Editor’s note: This is a weekly series of Department Spotlight stories featuring unique programs and initiatives of departments throughout The American Legion. Department adjutants are invited to recommend subjects for their departments by emailing firstname.lastname@example.org.
For years, thousands of Wisconsin veterans and military personnel have headed to the state’s Northwoods area from Memorial Day through Labor Day. Their destination: Camp American Legion, labeled the “diamond in Wisconsin.”
Located on 300 wooded acres along Big Carr Lake in Lake Tomahawk, Camp American Legion has served as a retreat for the state’s wounded veterans, military personnel and their families since 1925. The facility is open to any Wisconsin veteran or active-duty servicemember with a physician-documented physical or psychological illness, injury or disability; active-duty military returning from a deployment in the past nine months; and any surviving family of a servicemember killed in the past year.
One of those, U.S. Army veteran Linda Beer, has battled post-traumatic stress disorder since leaving the military. She’s been to Camp American Legion multiple times and said it’s made a huge difference in her life.
“I don’t have a fear of living by myself or being alone anymore,” Beer said. “I’m getting stronger, and I owe that to coming here. I like where I am now.”
While at the facility, campers can stay – at no cost – in more than 20 furnished cabins, and participate in fishing, boating, swimming, crafts, hiking, playing games or even watching TV.

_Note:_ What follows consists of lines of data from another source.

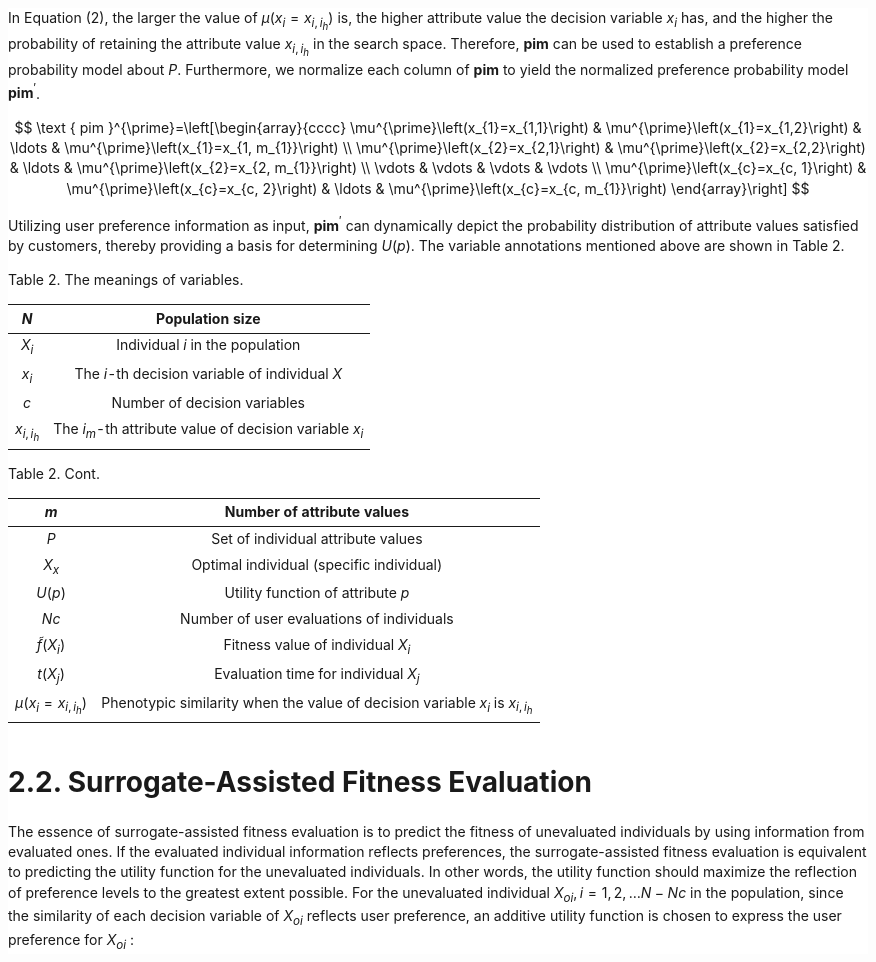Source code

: In Equation (2), the larger the value of $\mu\left(x_{i}=x_{i, i_{h}}\right)$ is, the higher attribute value the decision variable $x_{i}$ has, and the higher the probability of retaining the attribute value $x_{i, i_{h}}$ in the search space. Therefore, $\boldsymbol{p i m}$ can be used to establish a preference probability model about $P$. Furthermore, we normalize each column of $\boldsymbol{p i m}$ to yield the normalized preference probability model $\boldsymbol{p i m}^{\prime}$.

$$
\text { pim }^{\prime}=\left[\begin{array}{cccc}
\mu^{\prime}\left(x_{1}=x_{1,1}\right) & \mu^{\prime}\left(x_{1}=x_{1,2}\right) & \ldots & \mu^{\prime}\left(x_{1}=x_{1, m_{1}}\right) \\
\mu^{\prime}\left(x_{2}=x_{2,1}\right) & \mu^{\prime}\left(x_{2}=x_{2,2}\right) & \ldots & \mu^{\prime}\left(x_{2}=x_{2, m_{1}}\right) \\
\vdots & \vdots & \vdots & \vdots \\
\mu^{\prime}\left(x_{c}=x_{c, 1}\right) & \mu^{\prime}\left(x_{c}=x_{c, 2}\right) & \ldots & \mu^{\prime}\left(x_{c}=x_{c, m_{1}}\right)
\end{array}\right]
$$

Utilizing user preference information as input, $\boldsymbol{p i m}^{\prime}$ can dynamically depict the probability distribution of attribute values satisfied by customers, thereby providing a basis for determining $U(p)$. The variable annotations mentioned above are shown in Table 2.

Table 2. The meanings of variables.

| $N$ | Population size |
| :--: | :--: |
| $X_{i}$ | Individual $i$ in the population |
| $x_{i}$ | The $i$-th decision variable of individual $X$ |
| $c$ | Number of decision variables |
| $x_{i, i_{h}}$ | The $i_{m}$-th attribute value of decision variable $x_{i}$ |

Table 2. Cont.

| $m$ | Number of attribute values |
| :--: | :--: |
| $P$ | Set of individual attribute values |
| $X_{x}$ | Optimal individual (specific individual) |
| $U(p)$ | Utility function of attribute $p$ |
| $N c$ | Number of user evaluations of individuals |
| $\tilde{f}\left(X_{i}\right)$ | Fitness value of individual $X_{i}$ |
| $t\left(X_{j}\right)$ | Evaluation time for individual $X_{j}$ |
| $\mu\left(x_{i}=x_{i, i_{h}}\right)$ | Phenotypic similarity when the value of decision variable $x_{i}$ is $x_{i, i_{h}}$ |

# 2.2. Surrogate-Assisted Fitness Evaluation 

The essence of surrogate-assisted fitness evaluation is to predict the fitness of unevaluated individuals by using information from evaluated ones. If the evaluated individual information reflects preferences, the surrogate-assisted fitness evaluation is equivalent to predicting the utility function for the unevaluated individuals. In other words, the utility function should maximize the reflection of preference levels to the greatest extent possible. For the unevaluated individual $X_{o i}, i=1,2, \ldots N-N c$ in the population, since the similarity of each decision variable of $X_{o i}$ reflects user preference, an additive utility function is chosen to express the user preference for $X_{o i}$ :
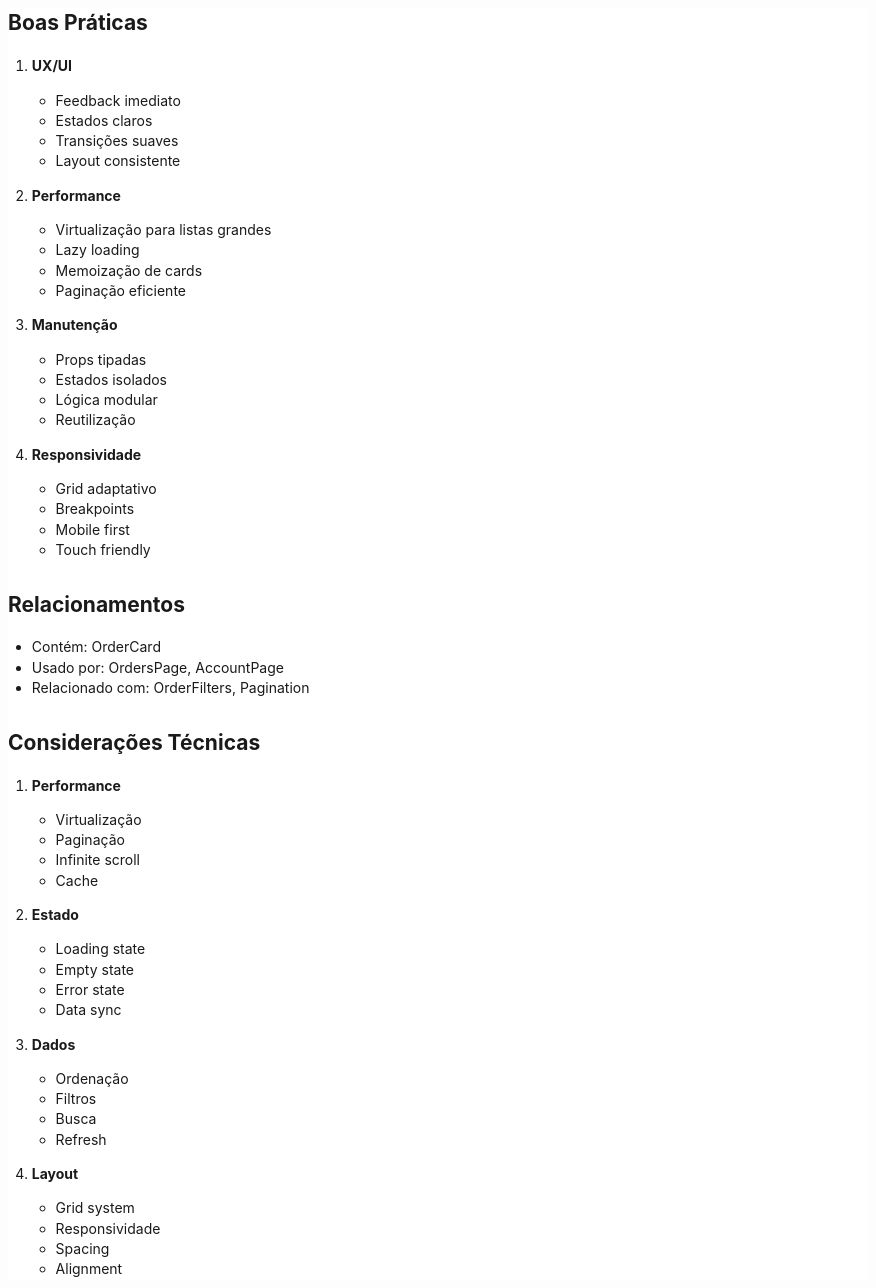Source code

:
## Boas Práticas

1. **UX/UI**
   - Feedback imediato
   - Estados claros
   - Transições suaves
   - Layout consistente

2. **Performance**
   - Virtualização para listas grandes
   - Lazy loading
   - Memoização de cards
   - Paginação eficiente

3. **Manutenção**
   - Props tipadas
   - Estados isolados
   - Lógica modular
   - Reutilização

4. **Responsividade**
   - Grid adaptativo
   - Breakpoints
   - Mobile first
   - Touch friendly

## Relacionamentos
- Contém: OrderCard
- Usado por: OrdersPage, AccountPage
- Relacionado com: OrderFilters, Pagination

## Considerações Técnicas

1. **Performance**
   - Virtualização
   - Paginação
   - Infinite scroll
   - Cache

2. **Estado**
   - Loading state
   - Empty state
   - Error state
   - Data sync

3. **Dados**
   - Ordenação
   - Filtros
   - Busca
   - Refresh

4. **Layout**
   - Grid system
   - Responsividade
   - Spacing
   - Alignment
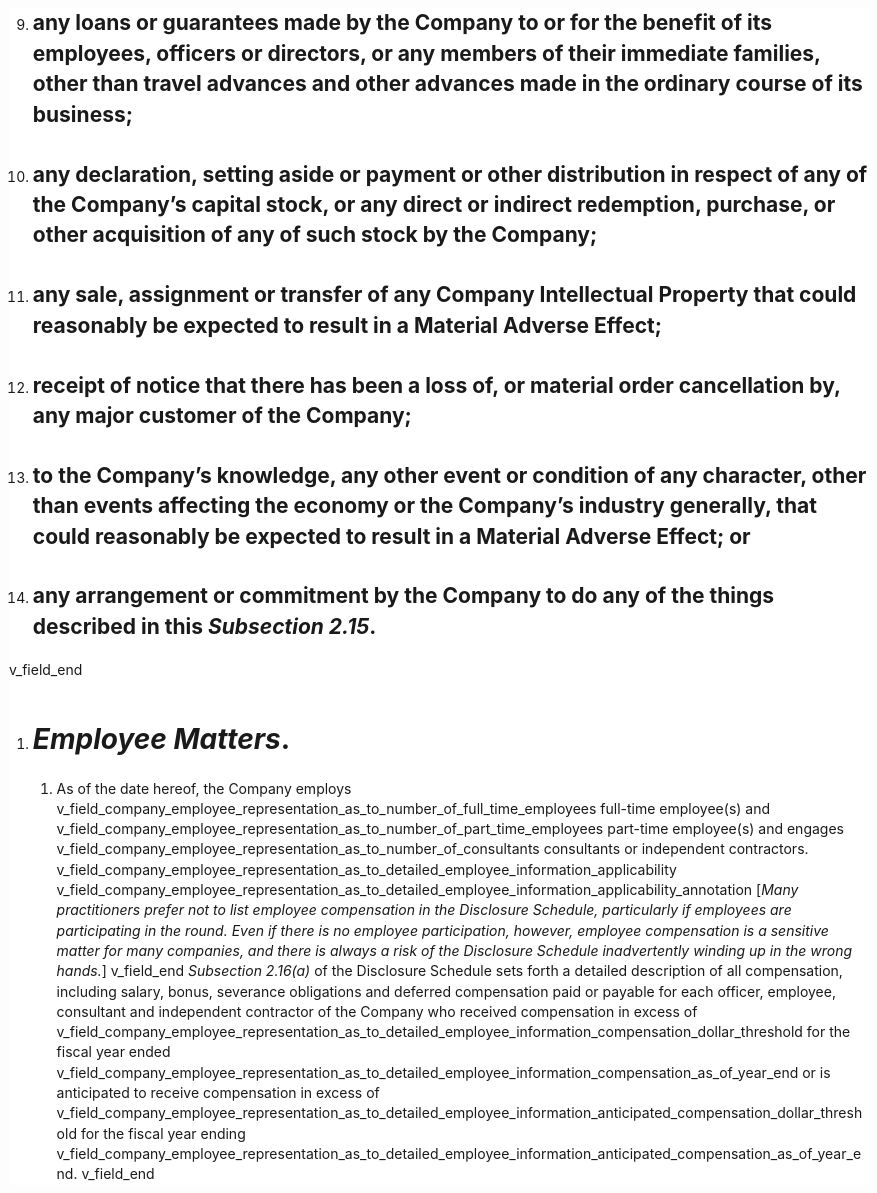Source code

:9.  any loans or guarantees made by the Company to or for the benefit of its employees, officers or directors, or any members of their immediate families, other than travel advances and other advances made in the ordinary course of its business;
    -------------------------------------------------------------------------------------------------------------------------------------------------------------------------------------------------------------------------------------------------

10. any declaration, setting aside or payment or other distribution in respect of any of the Company’s capital stock, or any direct or indirect redemption, purchase, or other acquisition of any of such stock by the Company;
    ---------------------------------------------------------------------------------------------------------------------------------------------------------------------------------------------------------------------------

11. any sale, assignment or transfer of any Company Intellectual Property that could reasonably be expected to result in a Material Adverse Effect;
    -----------------------------------------------------------------------------------------------------------------------------------------------

12. receipt of notice that there has been a loss of, or material order cancellation by, any major customer of the Company;
    ----------------------------------------------------------------------------------------------------------------------

13. to the Company’s knowledge, any other event or condition of any character, other than events affecting the economy or the Company’s industry generally, that could reasonably be expected to result in a Material Adverse Effect; or
    ------------------------------------------------------------------------------------------------------------------------------------------------------------------------------------------------------------------------------------

14. any arrangement or commitment by the Company to do any of the things described in this *Subsection 2.15*.
    ---------------------------------------------------------------------------------------------------------

v\_field\_end

1.  *Employee Matters*.
    ===================

    1.  As of the date hereof, the Company employs v\_field\_company\_employee\_representation\_as\_to\_number\_of\_full\_time\_employees full-time employee(s) and v\_field\_company\_employee\_representation\_as\_to\_number\_of\_part\_time\_employees part-time employee(s) and engages v\_field\_company\_employee\_representation\_as\_to\_number\_of\_consultants consultants or independent contractors. v\_field\_company\_employee\_representation\_as\_to\_detailed\_employee\_information\_applicability v\_field\_company\_employee\_representation\_as\_to\_detailed\_employee\_information\_applicability\_annotation \[*Many practitioners prefer not to list employee compensation in the Disclosure Schedule, particularly if employees are participating in the round. Even if there is no employee participation, however, employee compensation is a sensitive matter for many companies, and there is always a risk of the Disclosure Schedule inadvertently winding up in the wrong hands.*\] v\_field\_end *Subsection 2.16(a)* of the Disclosure Schedule sets forth a detailed description of all compensation, including salary, bonus, severance obligations and deferred compensation paid or payable for each officer, employee, consultant and independent contractor of the Company who received compensation in excess of v\_field\_company\_employee\_representation\_as\_to\_detailed\_employee\_information\_compensation\_dollar\_threshold for the fiscal year ended v\_field\_company\_employee\_representation\_as\_to\_detailed\_employee\_information\_compensation\_as\_of\_year\_end or is anticipated to receive compensation in excess of v\_field\_company\_employee\_representation\_as\_to\_detailed\_employee\_information\_anticipated\_compensation\_dollar\_threshold for the fiscal year ending v\_field\_company\_employee\_representation\_as\_to\_detailed\_employee\_information\_anticipated\_compensation\_as\_of\_year\_end. v\_field\_end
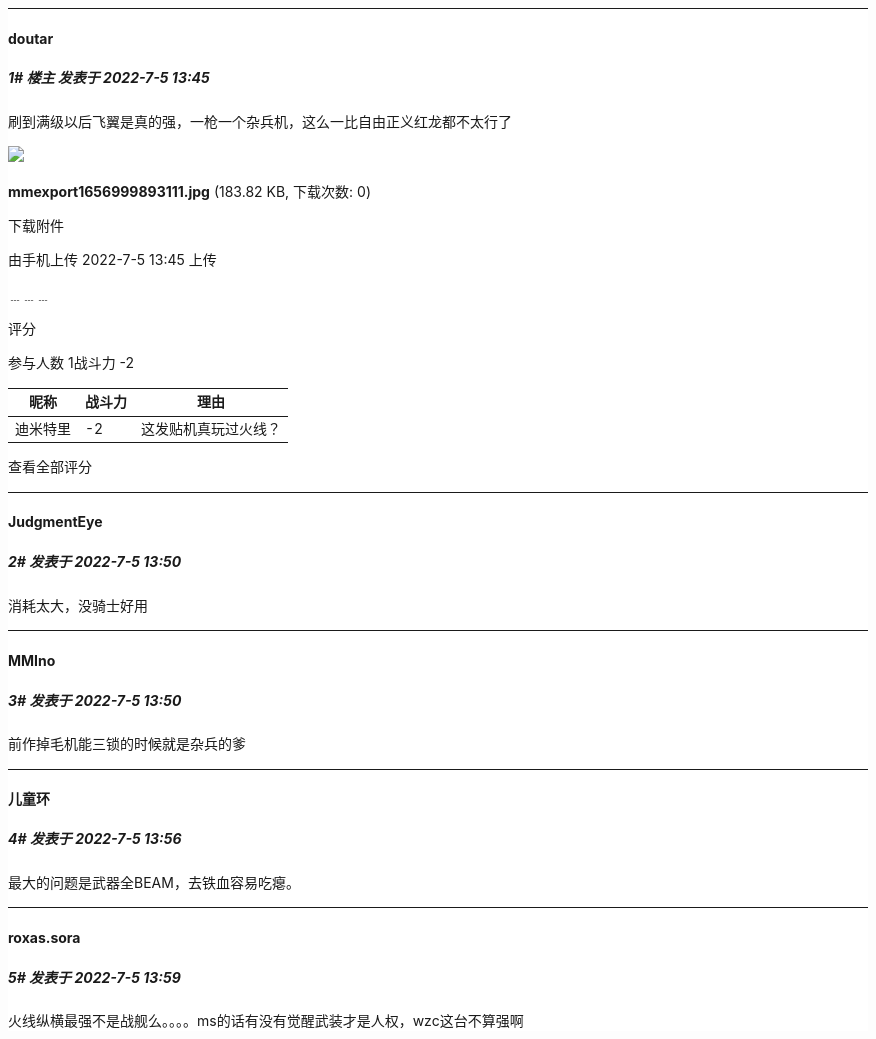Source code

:

*****

####  doutar  
##### 1#       楼主       发表于 2022-7-5 13:45

刷到满级以后飞翼是真的强，一枪一个杂兵机，这么一比自由正义红龙都不太行了

<img src="https://img.saraba1st.com/forum/202207/05/134532pthtiibfjdbydhdh.jpg" referrerpolicy="no-referrer">

<strong>mmexport1656999893111.jpg</strong> (183.82 KB, 下载次数: 0)

下载附件

由手机上传
2022-7-5 13:45 上传

﹍﹍﹍

评分

 参与人数 1战斗力 -2

|昵称|战斗力|理由|
|----|---|---|
| 迪米特里|-2|这发贴机真玩过火线？|

查看全部评分

*****

####  JudgmentEye  
##### 2#       发表于 2022-7-5 13:50

消耗太大，没骑士好用

*****

####  MMIno  
##### 3#       发表于 2022-7-5 13:50

前作掉毛机能三锁的时候就是杂兵的爹

*****

####  儿童环  
##### 4#       发表于 2022-7-5 13:56

最大的问题是武器全BEAM，去铁血容易吃瘪。

*****

####  roxas.sora  
##### 5#       发表于 2022-7-5 13:59

火线纵横最强不是战舰么。。。。ms的话有没有觉醒武装才是人权，wzc这台不算强啊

And last summer, the facility dedicated the Gary G. Wetzel Way trail, a mile-long, handicapped-accessible nature trail. Named for the Vietnam War Medal of Honor recipient and life member of Post 434 in Oak Creek, Wis., the trail was built at no cost to the Department of Wisconsin – thanks to Local 139 of the International Union of Operating Engineers and other local road construction contractors donating labor, equipment and materials to complete the project.
But it’s not just the activities that are therapeutic. Jessica, a U.S. Army veteran who asked that her last name not be used, has been to Camp American Legion multiple times. Just being around others with a shared background makes a difference for her.
“Being around other people that have embodied the same things that you have had to go through helps me be able to talk and help some of that not hurt so much,” Jessica said. “It’s almost like rubbing a scar and making it go away. Rubbing is like talking and meeting other people.”
Different theme weeks dot the camp’s schedule, including peer-to-peer PTSD support, activities for blind or vision-impaired veterans, homeless veterans and women veterans. The facility also hosts reintegration retreats for military units – and their families – who have recently returned home from deployments.
Donations help fund the camp, while volunteers provide repairs when necessary. Legion posts sponsor cabins, while the Wisconsin Legion Riders have a ride in the fall that has raised more than $50,000 for the facility in the past four years alone.
The entire Department of Wisconsin both supports and believes in Camp American Legion. So does Camp Director Kevin Moshea, who gets a chance to see the transformation that takes place in a veteran who visits the facility.
“It means everything to me,” said Moshea, a member of Post 318 in Lake Tomahawk. “It’s why I get up in the morning. It is the thing that makes me say to the good Lord, ‘I know why you put me here.’ Changing people’s lives is my daily goal in life. When I visibly see a change, that makes my day.”